EXERCISE DESCRIPTION: If a record contains a picture, leave the picture out and transcribe everything else exactly.
++++ RECORD EXTRACTS ++++
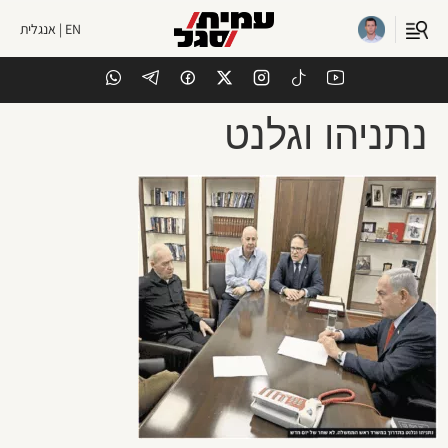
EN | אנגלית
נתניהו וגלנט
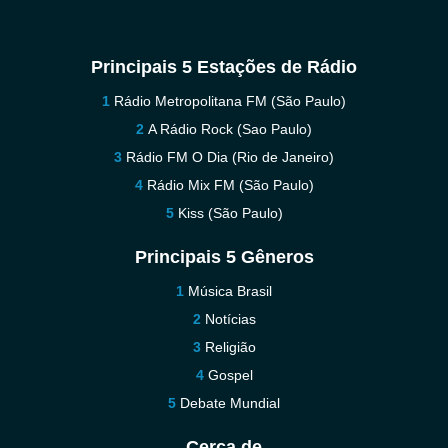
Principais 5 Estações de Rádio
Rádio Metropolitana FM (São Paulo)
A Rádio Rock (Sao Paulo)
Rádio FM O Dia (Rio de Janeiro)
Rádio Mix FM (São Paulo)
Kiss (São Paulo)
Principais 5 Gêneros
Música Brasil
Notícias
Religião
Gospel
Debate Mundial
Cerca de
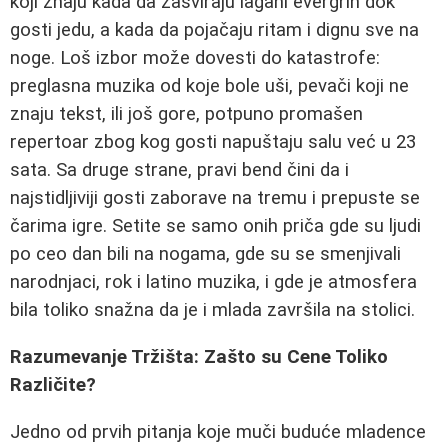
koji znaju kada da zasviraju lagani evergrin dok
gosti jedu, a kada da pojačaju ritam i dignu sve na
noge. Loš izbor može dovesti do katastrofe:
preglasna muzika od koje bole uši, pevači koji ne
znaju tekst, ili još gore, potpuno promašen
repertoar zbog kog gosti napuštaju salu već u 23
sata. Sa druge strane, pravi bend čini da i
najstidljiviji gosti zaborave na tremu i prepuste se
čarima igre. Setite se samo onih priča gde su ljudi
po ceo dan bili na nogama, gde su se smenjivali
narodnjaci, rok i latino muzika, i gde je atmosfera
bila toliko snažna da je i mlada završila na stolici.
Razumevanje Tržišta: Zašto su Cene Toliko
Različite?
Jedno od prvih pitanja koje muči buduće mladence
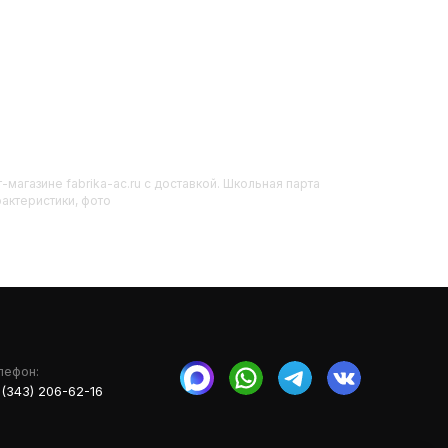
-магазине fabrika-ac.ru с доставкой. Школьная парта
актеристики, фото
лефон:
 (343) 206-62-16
++++
SOLUTION FOR THIS TASK:
EN | אנגלית
נתניהו וגלנט
Principais 5 Estações de Rádio
Rádio Metropolitana FM (São Paulo)
A Rádio Rock (Sao Paulo)
Rádio FM O Dia (Rio de Janeiro)
Rádio Mix FM (São Paulo)
Kiss (São Paulo)
Principais 5 Gêneros
Música Brasil
Notícias
Religião
Gospel
Debate Mundial
Cerca de
koji znaju kada da zasviraju lagani evergrin dok
gosti jedu, a kada da pojačaju ritam i dignu sve na
noge. Loš izbor može dovesti do katastrofe:
preglasna muzika od koje bole uši, pevači koji ne
znaju tekst, ili još gore, potpuno promašen
repertoar zbog kog gosti napuštaju salu već u 23
sata. Sa druge strane, pravi bend čini da i
najstidljiviji gosti zaborave na tremu i prepuste se
čarima igre. Setite se samo onih priča gde su ljudi
po ceo dan bili na nogama, gde su se smenjivali
narodnjaci, rok i latino muzika, i gde je atmosfera
bila toliko snažna da je i mlada završila na stolici.
Razumevanje Tržišta: Zašto su Cene Toliko
Različite?
Jedno od prvih pitanja koje muči buduće mladence
-магазине fabrika-ac.ru с доставкой. Школьная парта
актеристики, фото
лефон:
 (343) 206-62-16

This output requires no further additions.